ライターです。ドラマと音楽が好きです。もうすぐ24歳

2021/11/14

私は米津玄師のファンなのだけれど、彼が過去に匿名で開いていたお悩み相談室で、彼は「幸せへのハードルは低ければ低いほど良い」みたいなことを言っていて、激しく心の中で「わかるわかる」と頷いた記憶がある。

私も若い頃(と言っても今も若いけど)は、何か実体のない大きなものを求めて生きていた気がする。自分は何かを成し遂げるのだと思ったり、友達と遊んでいても見栄えの良い写真ばかり撮ろうとしたり、彼氏ができたら映えスポットデートらしいことをしたり、「君だけを愛してる」みたいな大袈裟でロマンチックな言葉を求めたり。大きなものを得て初めて、「幸せ」というものが手に入るのだと。それを手に入れるために、虚しく一生懸命生きていた時もあった。

でも違うんだな、と思ったのは3年くらい前のこと。大きなものを手に入れられて、心の底から幸福感を味わえるかといえば、必ずしもそうではないと知った。それは虚しくがむしゃらに生きて、側から見て大きなものを手に入れたのに、自分の心が幸せじゃなかったと気づいた時があって、その瞬間に悟った。

じゃあ幸せだな、と思いながら生きるにはどうすればいいのか、考えてみたけど、当時はわからなかった。

そんなとき、ドラマ『きのう何食べた?』に出会って、あぁ、こういうことなんだな、と腑に落ちた。日常でドラマチックなことは起きなくても、目の前に大切な人がいて、一緒にご飯を食べて、おいしいね、と言い合う。それだけで幸せなことなだ、これはありふれた当たり前のことではないのだ、と知った。
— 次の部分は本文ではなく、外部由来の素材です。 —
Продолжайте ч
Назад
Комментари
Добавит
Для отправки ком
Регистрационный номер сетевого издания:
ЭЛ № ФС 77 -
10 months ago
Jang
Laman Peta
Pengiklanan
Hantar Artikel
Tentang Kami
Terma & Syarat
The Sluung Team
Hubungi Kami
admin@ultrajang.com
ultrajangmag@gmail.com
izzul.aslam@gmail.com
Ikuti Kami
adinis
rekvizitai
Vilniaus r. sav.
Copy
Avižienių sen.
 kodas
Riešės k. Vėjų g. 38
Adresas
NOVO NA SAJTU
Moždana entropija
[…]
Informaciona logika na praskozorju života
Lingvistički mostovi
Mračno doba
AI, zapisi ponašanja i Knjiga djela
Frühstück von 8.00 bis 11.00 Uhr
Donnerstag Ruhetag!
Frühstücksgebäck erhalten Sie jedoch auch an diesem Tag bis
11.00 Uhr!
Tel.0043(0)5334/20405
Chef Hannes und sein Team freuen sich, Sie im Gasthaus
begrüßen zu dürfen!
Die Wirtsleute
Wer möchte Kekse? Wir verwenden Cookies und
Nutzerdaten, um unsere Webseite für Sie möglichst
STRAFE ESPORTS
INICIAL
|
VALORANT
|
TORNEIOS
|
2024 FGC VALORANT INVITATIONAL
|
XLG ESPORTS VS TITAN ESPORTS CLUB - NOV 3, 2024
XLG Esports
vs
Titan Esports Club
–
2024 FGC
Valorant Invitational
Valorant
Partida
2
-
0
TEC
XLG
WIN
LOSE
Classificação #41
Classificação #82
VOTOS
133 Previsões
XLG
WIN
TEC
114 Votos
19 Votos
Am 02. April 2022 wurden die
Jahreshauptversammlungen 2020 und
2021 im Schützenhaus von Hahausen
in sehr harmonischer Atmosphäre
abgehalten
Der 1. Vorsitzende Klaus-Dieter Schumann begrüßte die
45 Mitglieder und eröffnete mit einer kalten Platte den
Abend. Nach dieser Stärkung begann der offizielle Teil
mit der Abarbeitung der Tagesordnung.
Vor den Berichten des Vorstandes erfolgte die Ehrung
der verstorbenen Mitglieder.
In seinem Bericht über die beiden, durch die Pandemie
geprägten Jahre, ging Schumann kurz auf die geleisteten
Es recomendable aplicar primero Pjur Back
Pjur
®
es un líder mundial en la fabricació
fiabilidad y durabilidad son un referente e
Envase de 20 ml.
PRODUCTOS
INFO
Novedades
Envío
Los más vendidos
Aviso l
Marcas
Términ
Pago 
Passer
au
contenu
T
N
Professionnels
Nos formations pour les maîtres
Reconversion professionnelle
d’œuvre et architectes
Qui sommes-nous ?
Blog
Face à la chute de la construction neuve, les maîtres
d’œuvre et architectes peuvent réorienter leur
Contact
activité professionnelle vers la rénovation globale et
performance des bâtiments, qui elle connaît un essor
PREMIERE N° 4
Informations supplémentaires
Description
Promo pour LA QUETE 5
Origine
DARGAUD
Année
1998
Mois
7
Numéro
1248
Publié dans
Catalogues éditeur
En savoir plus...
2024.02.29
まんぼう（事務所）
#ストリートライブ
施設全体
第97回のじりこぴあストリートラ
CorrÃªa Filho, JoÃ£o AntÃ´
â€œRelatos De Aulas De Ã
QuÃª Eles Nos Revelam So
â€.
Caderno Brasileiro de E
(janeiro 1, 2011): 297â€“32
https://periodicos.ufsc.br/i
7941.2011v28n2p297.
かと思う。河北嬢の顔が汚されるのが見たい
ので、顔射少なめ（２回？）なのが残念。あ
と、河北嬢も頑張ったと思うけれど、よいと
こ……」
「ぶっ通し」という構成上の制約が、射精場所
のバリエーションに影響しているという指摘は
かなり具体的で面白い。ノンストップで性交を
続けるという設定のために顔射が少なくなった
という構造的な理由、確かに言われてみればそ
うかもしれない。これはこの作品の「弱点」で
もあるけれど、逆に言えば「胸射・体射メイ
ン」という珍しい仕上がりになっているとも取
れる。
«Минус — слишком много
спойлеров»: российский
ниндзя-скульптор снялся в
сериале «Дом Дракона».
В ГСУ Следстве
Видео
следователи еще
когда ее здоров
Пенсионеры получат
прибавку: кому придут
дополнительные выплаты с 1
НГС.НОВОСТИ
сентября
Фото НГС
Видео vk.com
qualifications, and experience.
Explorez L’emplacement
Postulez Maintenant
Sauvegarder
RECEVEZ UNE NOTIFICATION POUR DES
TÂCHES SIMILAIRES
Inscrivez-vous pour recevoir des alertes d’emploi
私にとって幸せはじゃあ何なんだというと、なに不自由なく歩ける健康な足を持っていること、その足で遠くまで赴き景色を楽しむ目を持っていること、音楽が聴ける耳があること。家に帰ると家族がいて、毎日仲良くご飯が食べられること。信頼できる人がたくさんいること。

誰と比べるでもない、ただ自分が幸せと思うポイントを持っているだけで、すごく日常は豊かなんだな〜。と『何食べ』を観て思ったのだ。

昨日、親戚の赤ちゃんに会った。赤ちゃんと言っても1歳で、遠くに住んでいるから会うのは2度目。ついこないだ生まれたばかりなのに、会っていない間に1歳になってしまった。赤ちゃんの成長は早い。

これが幸せなのだな、と思う。生まれたという事実だけでもドラマチックな出来事で、そこから赤ちゃんは声を出したり、離乳食を食べたり、歩いたり、意思表示をしたり、初対面の人間に慣れたり、と小さな小さな成長を重ねて、大人に近づいていく。

次に会うのはいつだろう。きっと、少しは言葉も話せるはず。今この瞬間のこの子に会えることは、この先、金輪際ないのだ。

それは赤ちゃんに限らず、年老いた祖父母、まだ生きている曽祖母、いや、20〜50代の若い世代だって、次会うときには何がどう変わっているのかはわからない。それでも今、ここに元気に集っている。その事実こそが幸せだと思った。

今、ここにあるもので満ち足りている。心底そう思えるのは、案外難しい。

今は満ち足りていると感じていても、何かのきっかけで大きな欠落を感じて苦しむ時がやってくるだろう。それでも、「あれがない」「これがない」とないものねだりの自分に戻りたくないと思う。

藤井風の『特にない』という曲がある。望みや見返りへの欲求もない、満たされている、と歌った曲だ。

菩薩が悟りを開いたような歌詞なので、さすがにこの境地に辿り着くことはできないけど、一つのお手本でもあるなぁと感じる。